Thanks for the replies. I agree with all. Especially what Jasmine12 said about prolonging a pained animal's life for the pet-parent's ease of mind being selfish.
And I'm sorry, Zerafian. I didn't mean to conjure up bad memories for you by asking this hypothetical question.
To answer the question of where donor kidneys are procured, it's much the same as living-donor transplants in people. A cat, like a human, only needs one kidney to function so living donors can continue living after the donation. Often cats, perhaps from the same household, are tested for compatibility. In the case where transplants are done at research universities' veterinary hospitals, compatible research cats are sometimes used. (This brings up a whole other section of ethics as the use of live animals in research is an entirely other topic of conversation.) As far as I can tell, cat transplants are living-donor only, no cadaver organs are harvested.
As some of you know, I've been through both personally. Not with my cats but as a human patient. I've had three kidney transplants and my most recent period of 3x/wk hemodialysis treatments lasted from 1995 until 2012. And don't think there weren't many, many times especially during the last dialysis period when I didn't consider voluntarily discontinuing treatment and opting for, essentially, euthanasia.
As Calyx rightly pointed out, human renal treatments and those for cats should be considered two different topics entirely because of communication ability, patient understanding, levels of medical advancement, availability of insurance, etc.
But the fact remains, these are still options out there for the grieving pet parent who cannot bring themselves to let go and have the means to pay for them. Again, in most instances it's probably done more for the human than the animal and that is selfish, IMO.
━━━━━━━━━━━━━━━━
Exercises to complete ::
a – In the forum post about cat kidney transplants, how long did the writer's most recent period of hemodialysis last?
b – Name every forum user the post on cat kidney transplants mentions by username.
c – Reproduce the part of the cat transplant post starting at "And I'm sorry, Zerafian." and ending at "organs are harvested.".
The records have no connection to the forum post above.

(Page images and extracted text)
━━━━━━━━━━━━━━━━
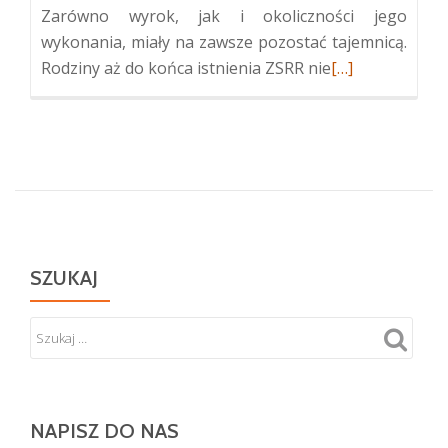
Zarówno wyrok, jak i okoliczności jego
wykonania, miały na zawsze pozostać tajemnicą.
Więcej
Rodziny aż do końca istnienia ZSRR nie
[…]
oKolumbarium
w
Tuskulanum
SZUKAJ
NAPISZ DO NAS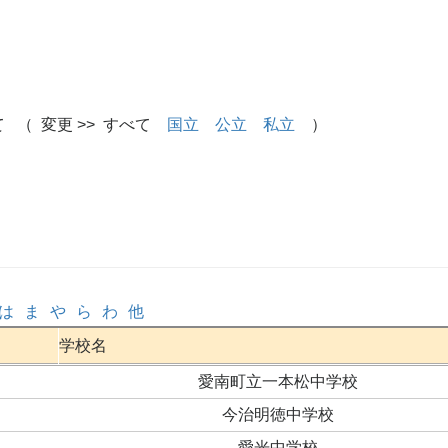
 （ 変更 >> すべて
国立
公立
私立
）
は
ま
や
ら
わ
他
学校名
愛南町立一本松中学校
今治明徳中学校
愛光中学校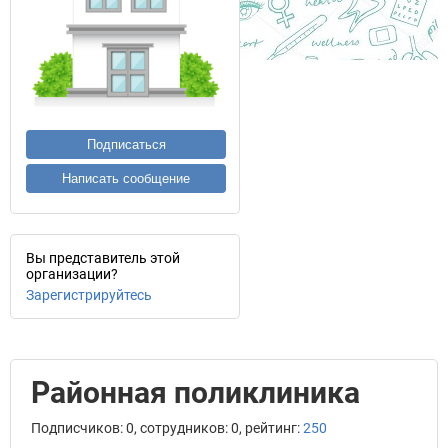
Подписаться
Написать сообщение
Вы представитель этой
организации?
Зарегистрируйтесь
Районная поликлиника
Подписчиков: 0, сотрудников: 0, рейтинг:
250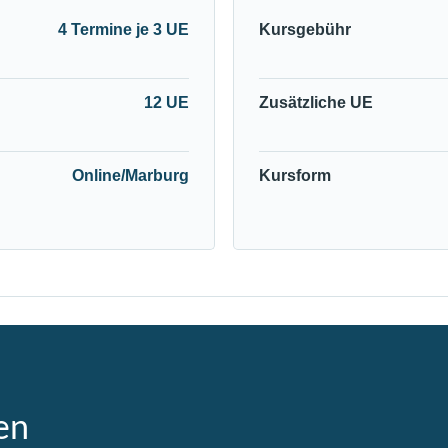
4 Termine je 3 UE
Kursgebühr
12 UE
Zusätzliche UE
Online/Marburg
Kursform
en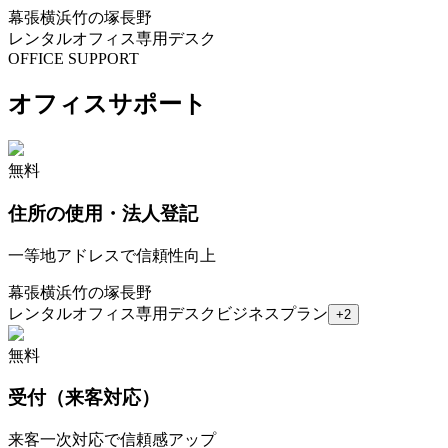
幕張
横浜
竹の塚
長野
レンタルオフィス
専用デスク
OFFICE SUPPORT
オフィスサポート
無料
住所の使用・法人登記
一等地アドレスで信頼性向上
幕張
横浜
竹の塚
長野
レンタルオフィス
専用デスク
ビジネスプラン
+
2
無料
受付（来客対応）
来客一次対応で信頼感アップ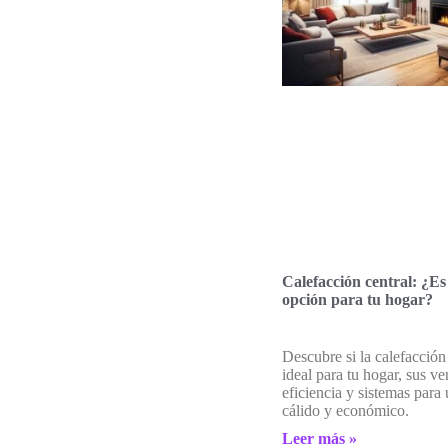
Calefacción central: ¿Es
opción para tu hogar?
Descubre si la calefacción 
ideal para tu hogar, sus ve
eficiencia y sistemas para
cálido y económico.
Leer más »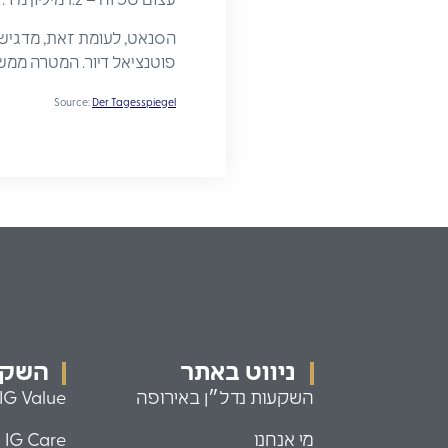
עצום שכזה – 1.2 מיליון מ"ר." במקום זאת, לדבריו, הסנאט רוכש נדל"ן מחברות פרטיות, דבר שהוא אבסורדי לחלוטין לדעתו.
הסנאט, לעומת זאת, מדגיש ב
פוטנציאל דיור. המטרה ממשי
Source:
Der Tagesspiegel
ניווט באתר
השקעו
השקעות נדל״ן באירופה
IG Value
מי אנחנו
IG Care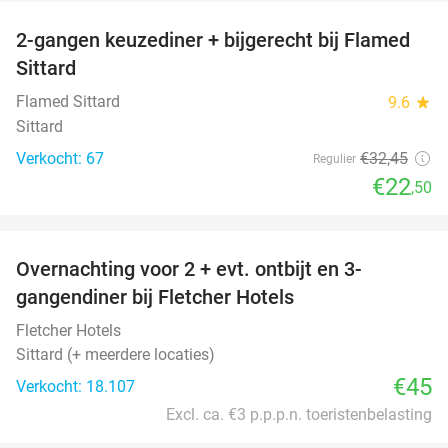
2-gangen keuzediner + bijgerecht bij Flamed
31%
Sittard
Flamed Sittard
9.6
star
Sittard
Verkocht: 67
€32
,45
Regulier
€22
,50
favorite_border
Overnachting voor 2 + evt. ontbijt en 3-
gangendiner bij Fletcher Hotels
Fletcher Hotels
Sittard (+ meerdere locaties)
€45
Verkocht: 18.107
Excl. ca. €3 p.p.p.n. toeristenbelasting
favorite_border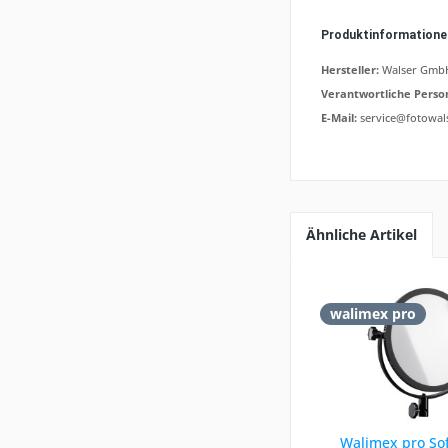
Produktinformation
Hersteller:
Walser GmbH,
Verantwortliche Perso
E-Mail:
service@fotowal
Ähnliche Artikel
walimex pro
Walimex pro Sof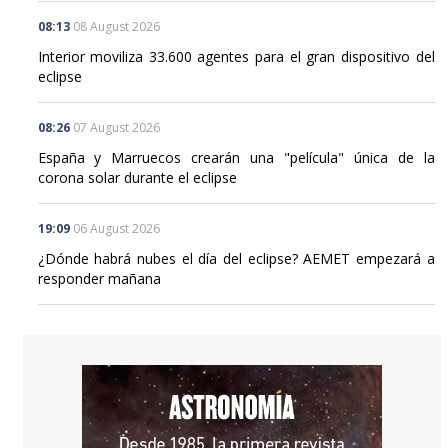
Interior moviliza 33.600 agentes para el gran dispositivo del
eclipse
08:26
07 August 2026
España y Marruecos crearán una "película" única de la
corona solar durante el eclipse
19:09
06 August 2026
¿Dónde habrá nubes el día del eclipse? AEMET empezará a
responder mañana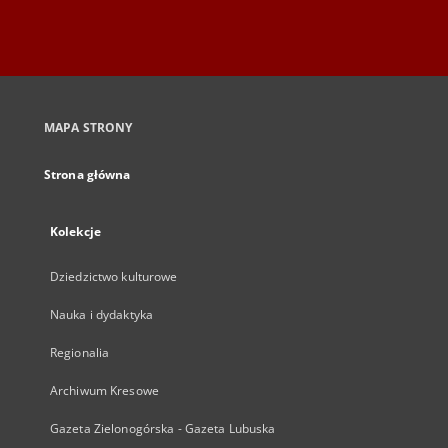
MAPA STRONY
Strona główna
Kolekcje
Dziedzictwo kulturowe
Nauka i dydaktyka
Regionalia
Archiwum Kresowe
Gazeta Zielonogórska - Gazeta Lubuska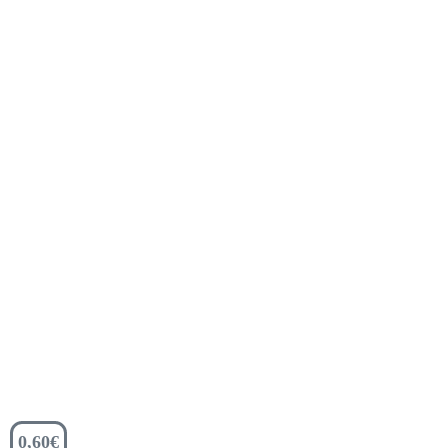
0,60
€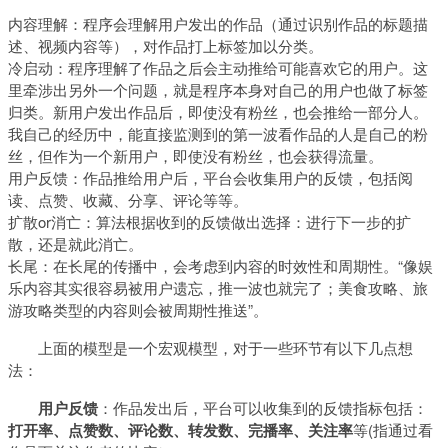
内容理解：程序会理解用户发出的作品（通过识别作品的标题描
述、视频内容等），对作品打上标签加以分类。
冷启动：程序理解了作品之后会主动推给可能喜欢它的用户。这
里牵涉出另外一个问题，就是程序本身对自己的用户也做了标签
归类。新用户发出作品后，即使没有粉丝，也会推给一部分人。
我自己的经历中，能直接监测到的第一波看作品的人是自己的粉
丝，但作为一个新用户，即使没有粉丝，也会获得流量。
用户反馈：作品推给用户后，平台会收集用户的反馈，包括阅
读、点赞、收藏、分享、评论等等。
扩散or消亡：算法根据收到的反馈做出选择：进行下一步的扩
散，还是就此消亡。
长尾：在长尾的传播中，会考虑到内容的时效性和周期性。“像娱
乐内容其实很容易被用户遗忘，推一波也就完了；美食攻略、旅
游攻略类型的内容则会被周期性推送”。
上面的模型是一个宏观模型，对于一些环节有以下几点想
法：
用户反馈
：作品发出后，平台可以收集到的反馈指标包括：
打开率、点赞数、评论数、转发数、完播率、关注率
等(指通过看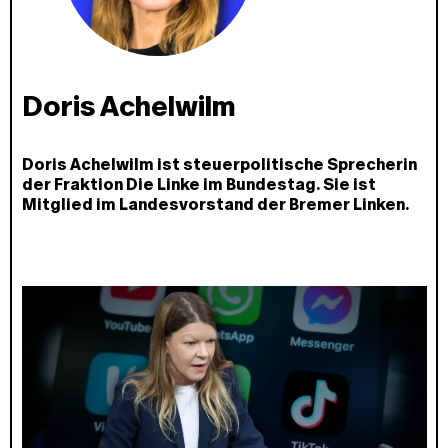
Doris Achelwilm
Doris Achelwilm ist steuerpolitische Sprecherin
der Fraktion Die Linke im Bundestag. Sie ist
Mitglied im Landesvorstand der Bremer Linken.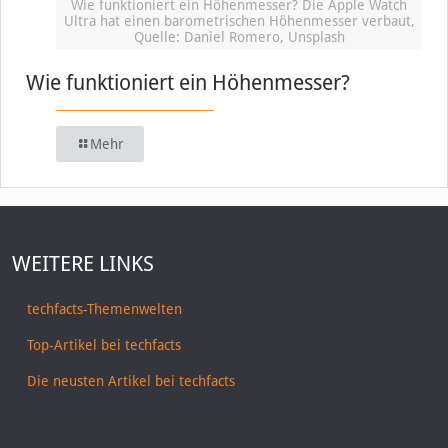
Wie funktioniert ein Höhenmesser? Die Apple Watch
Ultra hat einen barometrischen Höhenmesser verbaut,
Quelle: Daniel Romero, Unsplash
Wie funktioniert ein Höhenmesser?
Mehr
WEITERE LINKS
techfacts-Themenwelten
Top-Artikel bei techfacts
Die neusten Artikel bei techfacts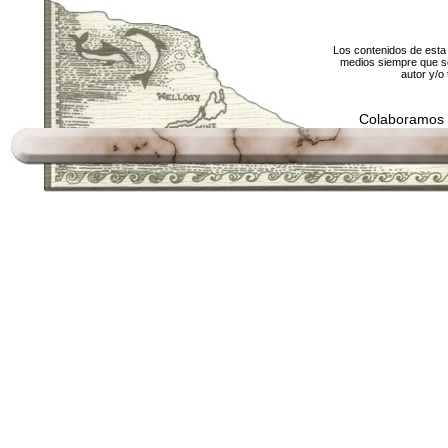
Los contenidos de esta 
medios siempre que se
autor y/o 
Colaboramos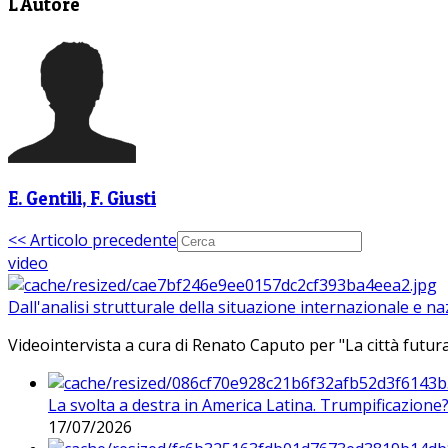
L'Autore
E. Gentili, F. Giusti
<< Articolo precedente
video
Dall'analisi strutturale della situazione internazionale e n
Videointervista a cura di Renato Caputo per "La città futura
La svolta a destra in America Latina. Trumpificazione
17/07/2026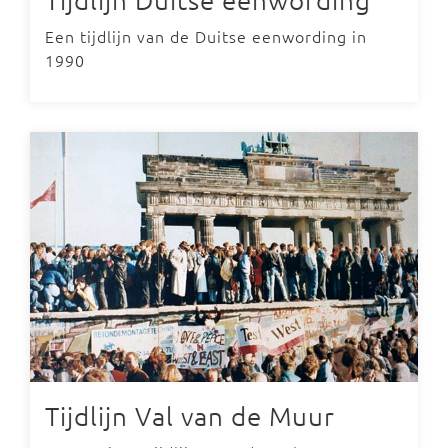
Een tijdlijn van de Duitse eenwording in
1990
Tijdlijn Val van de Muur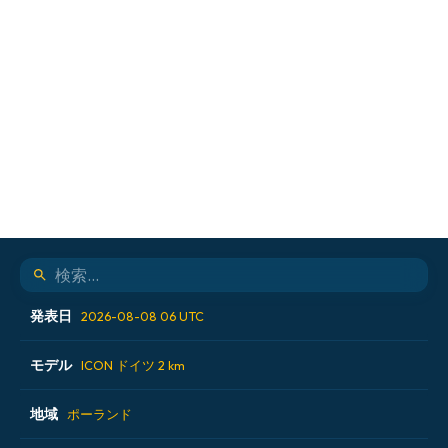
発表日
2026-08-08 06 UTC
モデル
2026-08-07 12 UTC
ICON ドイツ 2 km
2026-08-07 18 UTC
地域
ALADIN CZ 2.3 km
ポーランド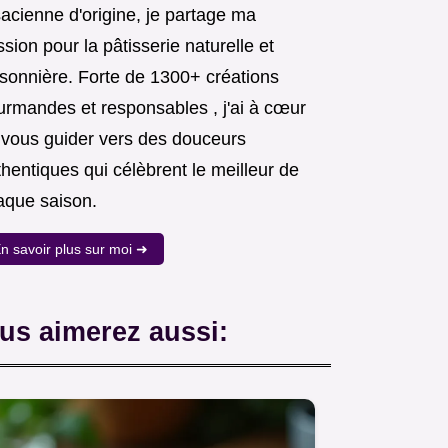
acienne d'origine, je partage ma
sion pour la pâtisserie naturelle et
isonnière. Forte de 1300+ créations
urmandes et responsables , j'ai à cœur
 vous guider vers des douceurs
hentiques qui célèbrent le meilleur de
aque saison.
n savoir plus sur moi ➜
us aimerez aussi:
━━━━━━━━━━━━━━━━
Responses for each task ::
a – From 1995 until 2012.

b – Jasmine12, Zerafian, Calyx

c –
And I'm sorry, Zerafian. I didn't mean to conjure up bad memories for you by asking this hypothetical question.
To answer the question of where donor kidneys are procured, it's much the same as living-donor transplants in people. A cat, like a human, only needs one kidney to function so living donors can continue living after the donation. Often cats, perhaps from the same household, are tested for compatibility. In the case where transplants are done at research universities' veterinary hospitals, compatible research cats are sometimes used. (This brings up a whole other section of ethics as the use of live animals in research is an entirely other topic of conversation.) As far as I can tell, cat transplants are living-donor only, no cadaver organs are harvested.